**THE PROBLEM:** Go over the data and copy out each line with "Balance" in it.

----------------

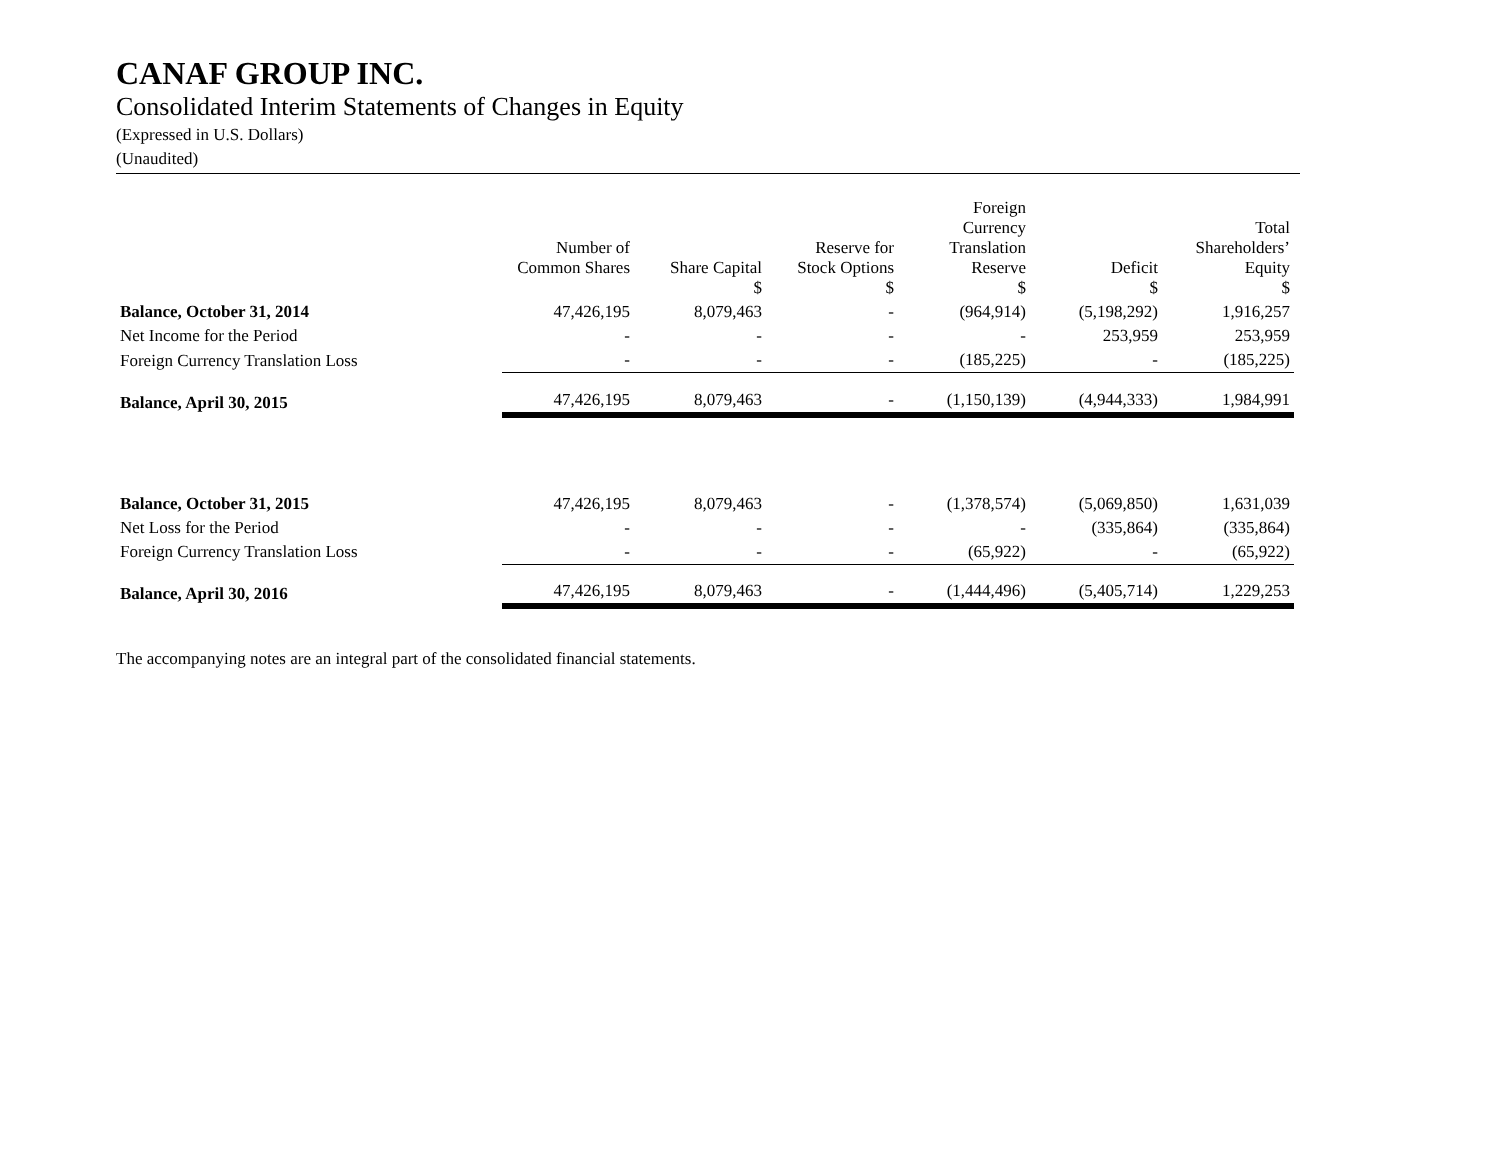CANAF GROUP INC.
Consolidated Interim Statements of Changes in Equity
(Expressed in U.S. Dollars)
(Unaudited)
| | Number of Common Shares | Share Capital $ | Reserve for Stock Options $ | Foreign Currency Translation Reserve $ | Deficit $ | Total Shareholders’ Equity $ |
| --- | --- | --- | --- | --- | --- | --- |
| Balance, October 31, 2014 | 47,426,195 | 8,079,463 | - | (964,914) | (5,198,292) | 1,916,257 |
| Net Income for the Period | - | - | - | - | 253,959 | 253,959 |
| Foreign Currency Translation Loss | - | - | - | (185,225) | - | (185,225) |
| Balance, April 30, 2015 | 47,426,195 | 8,079,463 | - | (1,150,139) | (4,944,333) | 1,984,991 |
| Balance, October 31, 2015 | 47,426,195 | 8,079,463 | - | (1,378,574) | (5,069,850) | 1,631,039 |
| Net Loss for the Period | - | - | - | - | (335,864) | (335,864) |
| Foreign Currency Translation Loss | - | - | - | (65,922) | - | (65,922) |
| Balance, April 30, 2016 | 47,426,195 | 8,079,463 | - | (1,444,496) | (5,405,714) | 1,229,253 |
The accompanying notes are an integral part of the consolidated financial statements.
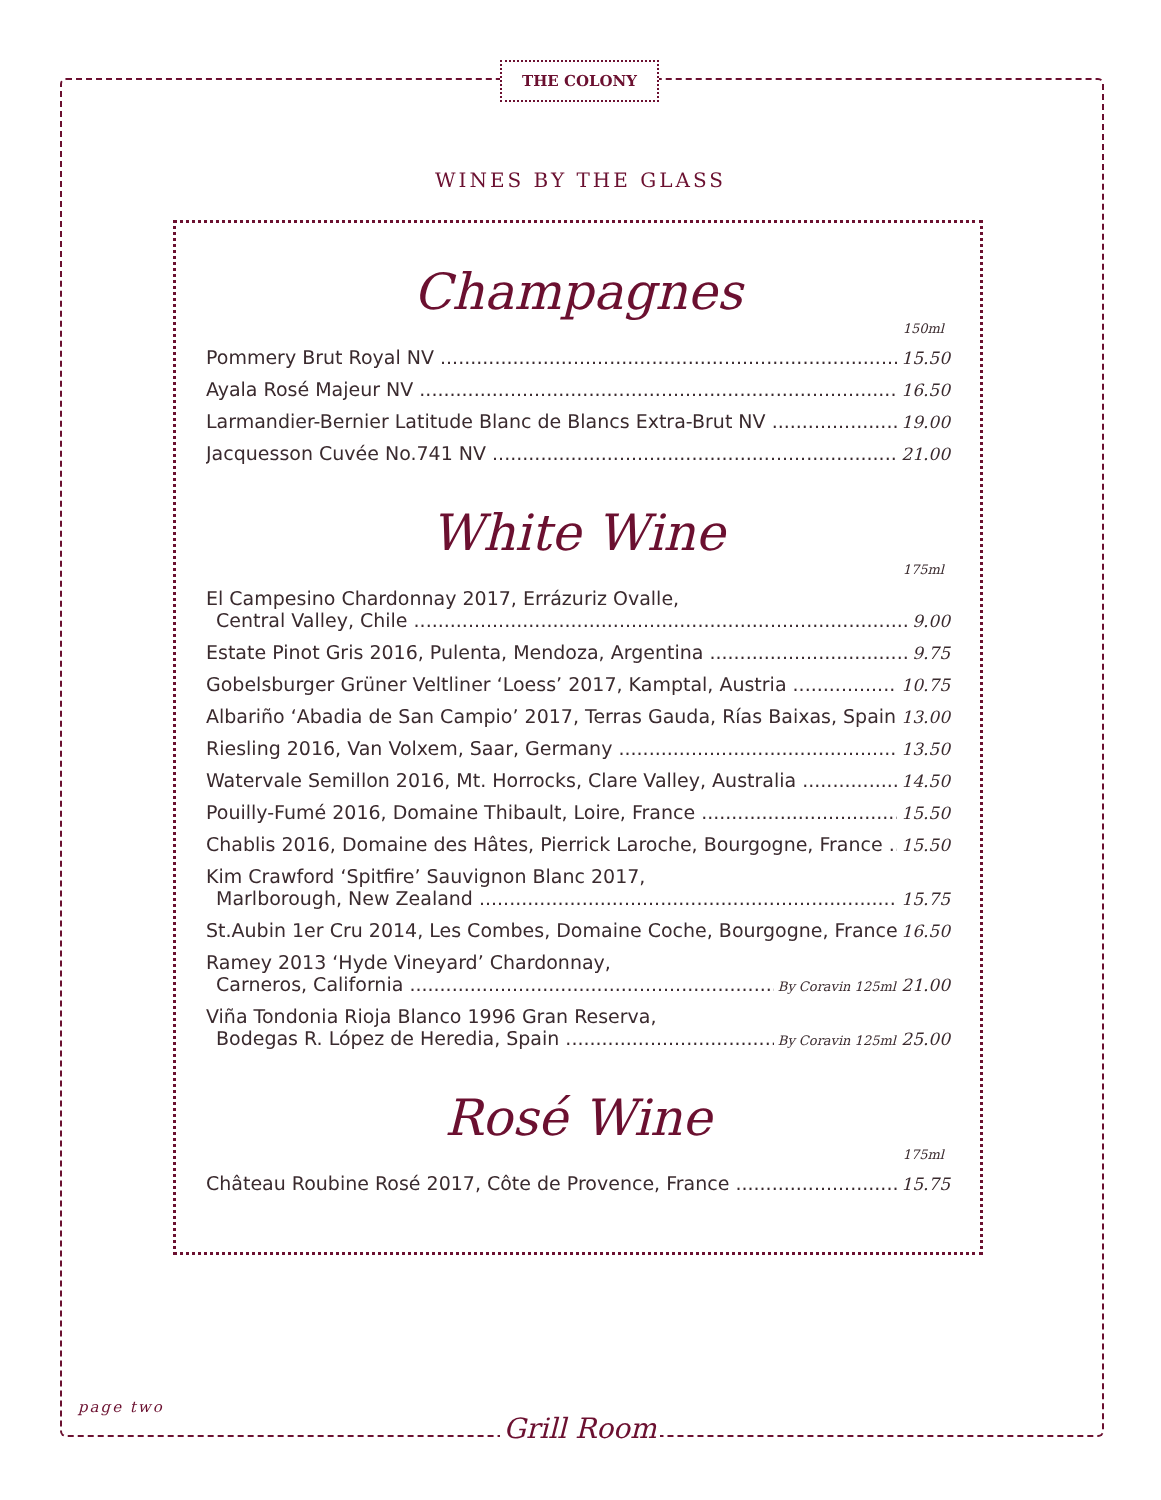THE COLONY
WINES BY THE GLASS
Champagnes
150ml
Pommery Brut Royal NV 15.50
Ayala Rosé Majeur NV 16.50
Larmandier-Bernier Latitude Blanc de Blancs Extra-Brut NV 19.00
Jacquesson Cuvée No.741 NV 21.00
White Wine
175ml
El Campesino Chardonnay 2017, Errázuriz Ovalle,
Central Valley, Chile 9.00
Estate Pinot Gris 2016, Pulenta, Mendoza, Argentina 9.75
Gobelsburger Grüner Veltliner ‘Loess’ 2017, Kamptal, Austria 10.75
Albariño ‘Abadia de San Campio’ 2017, Terras Gauda, Rías Baixas, Spain 13.00
Riesling 2016, Van Volxem, Saar, Germany 13.50
Watervale Semillon 2016, Mt. Horrocks, Clare Valley, Australia 14.50
Pouilly-Fumé 2016, Domaine Thibault, Loire, France 15.50
Chablis 2016, Domaine des Hâtes, Pierrick Laroche, Bourgogne, France 15.50
Kim Crawford ‘Spitfire’ Sauvignon Blanc 2017,
Marlborough, New Zealand 15.75
St.Aubin 1er Cru 2014, Les Combes, Domaine Coche, Bourgogne, France 16.50
Ramey 2013 ‘Hyde Vineyard’ Chardonnay,
Carneros, California By Coravin 125ml 21.00
Viña Tondonia Rioja Blanco 1996 Gran Reserva,
Bodegas R. López de Heredia, Spain By Coravin 125ml 25.00
Rosé Wine
175ml
Château Roubine Rosé 2017, Côte de Provence, France 15.75
page two
Grill Room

----------------

**EXERCISE SOLUTION:**
| Balance, October 31, 2014 | 47,426,195 | 8,079,463 | - | (964,914) | (5,198,292) | 1,916,257 |
| Balance, April 30, 2015 | 47,426,195 | 8,079,463 | - | (1,150,139) | (4,944,333) | 1,984,991 |
| Balance, October 31, 2015 | 47,426,195 | 8,079,463 | - | (1,378,574) | (5,069,850) | 1,631,039 |
| Balance, April 30, 2016 | 47,426,195 | 8,079,463 | - | (1,444,496) | (5,405,714) | 1,229,253 |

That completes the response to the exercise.